Render the data from its first line through the line containing "la première", inclusive, as a JSON list of strings with one string per line and blank lines omitted.
Provided material: Begin
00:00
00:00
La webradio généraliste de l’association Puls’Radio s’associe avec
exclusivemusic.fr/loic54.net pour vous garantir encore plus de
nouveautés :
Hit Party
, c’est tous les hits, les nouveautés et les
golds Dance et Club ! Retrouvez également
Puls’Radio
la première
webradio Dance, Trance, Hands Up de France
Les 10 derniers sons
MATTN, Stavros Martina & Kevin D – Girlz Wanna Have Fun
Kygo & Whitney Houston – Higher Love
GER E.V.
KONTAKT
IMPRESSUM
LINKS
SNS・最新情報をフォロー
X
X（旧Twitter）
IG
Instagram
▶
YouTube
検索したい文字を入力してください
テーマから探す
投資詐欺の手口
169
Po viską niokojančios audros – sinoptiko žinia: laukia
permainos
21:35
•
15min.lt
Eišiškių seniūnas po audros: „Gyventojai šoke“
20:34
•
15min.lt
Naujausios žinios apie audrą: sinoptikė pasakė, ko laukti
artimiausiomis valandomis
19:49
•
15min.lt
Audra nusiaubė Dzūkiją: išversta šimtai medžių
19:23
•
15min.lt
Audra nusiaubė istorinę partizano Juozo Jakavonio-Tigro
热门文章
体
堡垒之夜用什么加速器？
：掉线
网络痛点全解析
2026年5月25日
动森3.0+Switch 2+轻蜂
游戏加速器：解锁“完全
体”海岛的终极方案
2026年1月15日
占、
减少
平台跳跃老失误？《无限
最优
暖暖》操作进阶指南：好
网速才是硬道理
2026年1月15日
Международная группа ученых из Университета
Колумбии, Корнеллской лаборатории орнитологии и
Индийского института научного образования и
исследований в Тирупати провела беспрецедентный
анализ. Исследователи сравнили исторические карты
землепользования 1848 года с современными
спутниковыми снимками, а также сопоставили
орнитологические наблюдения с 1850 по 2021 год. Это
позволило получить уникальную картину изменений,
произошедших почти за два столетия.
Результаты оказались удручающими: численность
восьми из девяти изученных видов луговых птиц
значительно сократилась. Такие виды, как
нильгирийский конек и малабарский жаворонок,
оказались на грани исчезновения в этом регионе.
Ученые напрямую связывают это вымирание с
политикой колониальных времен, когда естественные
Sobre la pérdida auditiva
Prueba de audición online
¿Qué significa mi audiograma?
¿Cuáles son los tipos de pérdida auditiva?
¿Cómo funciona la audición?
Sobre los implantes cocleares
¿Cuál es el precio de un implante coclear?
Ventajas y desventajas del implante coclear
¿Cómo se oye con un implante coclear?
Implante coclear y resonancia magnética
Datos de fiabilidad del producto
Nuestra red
Provided material: End
* [Task solution]
[
  "00:00",
  "00:00",
  "La webradio généraliste de l’association Puls’Radio s’associe avec",
  "exclusivemusic.fr/loic54.net pour vous garantir encore plus de",
  "nouveautés :",
  "Hit Party",
  ", c’est tous les hits, les nouveautés et les",
  "golds Dance et Club ! Retrouvez également",
  "Puls’Radio",
  "la première"
]